ТЕКСТ ДЛЯ ИЗУЧЕНИЯ:
3. Понятие «места» и проблема пространства
Теория движения Аристотеля и его понимание природы предполагает особую трактовку пространства, существенно отличную от тех, какие уже существовали в греческой философии и науке до него. И не случайно Аристотель создает понятие пространства, полемизируя со своими предшественниками — атомистами и Платоном. У атомистов пространство отождествлялось с пустотой, а у Платона (см. «Тимей») оно в известном смысле отождествлялось с материей. В противоположность как Демокриту, так и Платону Аристотель вводит понятие «места» (фьрпт), составляющее одну из предпосылок для объяснения движения: ведь движение относительно места (перемещение) — это, как мы знаем, первое среди движений.
Аристотель вводит понятие места для того, чтобы показать, что «не существует протяжения, отличного от тел, отделимого от них и существующего актуально» (Физика, IV, 6, 213а). Место, как и тело, его занимающее, имеет три измерения — длину, ширину и глубину, но оно не есть тело: если это допустить, то «в одном и том же будут находиться два тела» (там же, 1, 209а). Место нельзя отождествить ни с материей, ни с формой, ибо и та, и другая неотделимы от тела, а место — отделимо: место не пропадает, когда находящиеся в нем веши гибнут. В результате этих размышлений Аристотель останавливается на аналогии между местом и сосудом: «По-видимому, место есть нечто вроде сосуда, так как сосуд есть переносимое место, сам же он не имеет ничего общего с содержащимся в нем предметом» (там же, 2, 209b).

ИСХОДНЫЕ ДАННЫЕ:
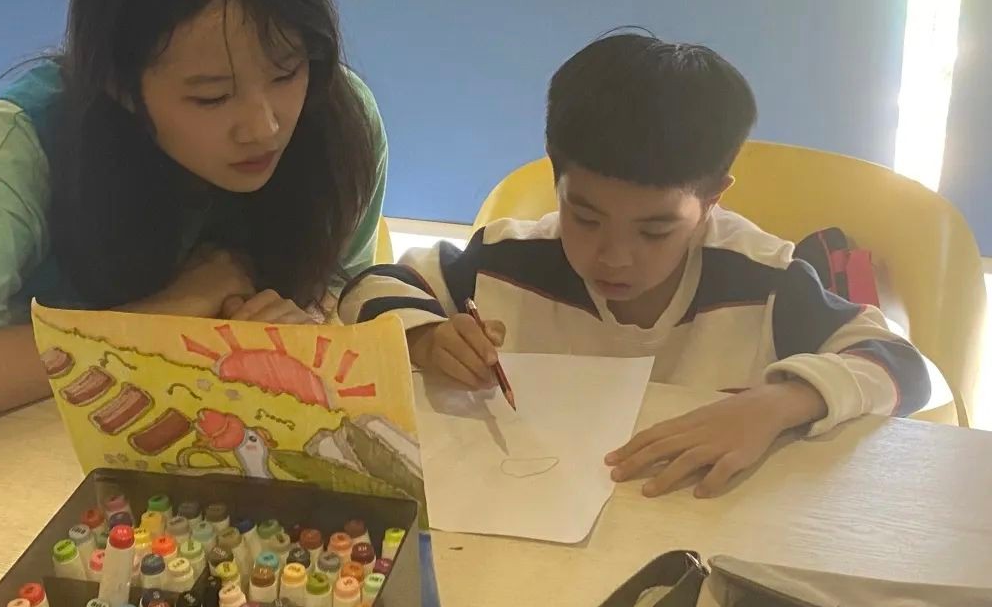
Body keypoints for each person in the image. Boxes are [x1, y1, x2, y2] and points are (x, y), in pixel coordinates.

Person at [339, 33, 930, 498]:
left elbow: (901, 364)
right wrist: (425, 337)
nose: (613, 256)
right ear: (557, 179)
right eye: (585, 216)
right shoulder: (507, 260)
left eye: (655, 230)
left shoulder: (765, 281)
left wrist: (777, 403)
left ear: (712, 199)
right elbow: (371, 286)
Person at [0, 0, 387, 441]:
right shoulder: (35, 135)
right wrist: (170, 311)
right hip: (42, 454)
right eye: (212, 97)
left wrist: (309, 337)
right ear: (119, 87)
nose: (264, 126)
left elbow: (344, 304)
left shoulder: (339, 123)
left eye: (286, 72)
---
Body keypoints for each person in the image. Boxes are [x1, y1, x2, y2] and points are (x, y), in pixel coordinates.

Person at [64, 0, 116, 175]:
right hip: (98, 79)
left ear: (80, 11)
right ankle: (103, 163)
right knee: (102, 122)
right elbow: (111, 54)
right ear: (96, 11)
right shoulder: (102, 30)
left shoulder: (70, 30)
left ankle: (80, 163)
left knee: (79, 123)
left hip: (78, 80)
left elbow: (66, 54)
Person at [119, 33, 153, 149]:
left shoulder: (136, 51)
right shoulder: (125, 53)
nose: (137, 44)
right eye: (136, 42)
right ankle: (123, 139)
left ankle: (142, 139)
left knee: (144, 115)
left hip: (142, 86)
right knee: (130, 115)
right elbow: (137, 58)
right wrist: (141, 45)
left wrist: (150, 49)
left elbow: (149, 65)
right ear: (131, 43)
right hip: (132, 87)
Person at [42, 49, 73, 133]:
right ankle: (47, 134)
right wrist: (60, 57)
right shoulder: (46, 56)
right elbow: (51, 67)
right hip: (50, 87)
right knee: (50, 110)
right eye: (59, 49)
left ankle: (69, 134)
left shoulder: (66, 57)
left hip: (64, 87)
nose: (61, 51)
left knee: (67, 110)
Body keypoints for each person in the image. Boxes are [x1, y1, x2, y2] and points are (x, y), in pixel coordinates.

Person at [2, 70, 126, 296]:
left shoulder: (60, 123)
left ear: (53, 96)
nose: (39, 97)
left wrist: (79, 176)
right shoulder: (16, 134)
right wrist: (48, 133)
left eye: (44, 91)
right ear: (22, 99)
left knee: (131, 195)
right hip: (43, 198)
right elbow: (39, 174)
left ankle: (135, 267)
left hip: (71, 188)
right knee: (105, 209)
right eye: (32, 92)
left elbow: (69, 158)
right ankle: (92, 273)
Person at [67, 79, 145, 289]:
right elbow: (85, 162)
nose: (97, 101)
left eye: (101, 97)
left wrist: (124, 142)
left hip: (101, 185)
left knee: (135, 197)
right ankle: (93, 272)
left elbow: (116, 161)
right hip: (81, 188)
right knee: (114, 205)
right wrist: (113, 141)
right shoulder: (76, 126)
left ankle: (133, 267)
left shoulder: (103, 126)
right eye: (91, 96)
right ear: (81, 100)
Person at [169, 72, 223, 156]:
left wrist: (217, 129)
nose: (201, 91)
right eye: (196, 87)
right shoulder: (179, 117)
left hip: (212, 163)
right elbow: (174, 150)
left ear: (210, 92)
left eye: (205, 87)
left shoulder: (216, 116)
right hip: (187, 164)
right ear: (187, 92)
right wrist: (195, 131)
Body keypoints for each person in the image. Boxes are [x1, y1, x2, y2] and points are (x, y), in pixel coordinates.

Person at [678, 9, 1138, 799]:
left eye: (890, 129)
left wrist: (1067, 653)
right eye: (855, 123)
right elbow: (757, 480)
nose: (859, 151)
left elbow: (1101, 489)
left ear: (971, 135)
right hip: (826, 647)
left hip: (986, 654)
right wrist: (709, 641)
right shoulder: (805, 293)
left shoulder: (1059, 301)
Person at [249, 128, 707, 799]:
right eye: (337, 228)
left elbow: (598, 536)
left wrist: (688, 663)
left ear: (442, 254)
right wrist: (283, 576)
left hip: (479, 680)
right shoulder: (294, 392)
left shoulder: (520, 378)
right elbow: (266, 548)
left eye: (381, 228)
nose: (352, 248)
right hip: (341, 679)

УСЛОВИЕ ЗАДАНИЯ: Ответьте, пожалуйста, по тексту об аристотелевском понятии места: с чем отождествлялось пространство у атомистов?

РЕШЕНИЕ ЗАДАЧИ: С пустотой.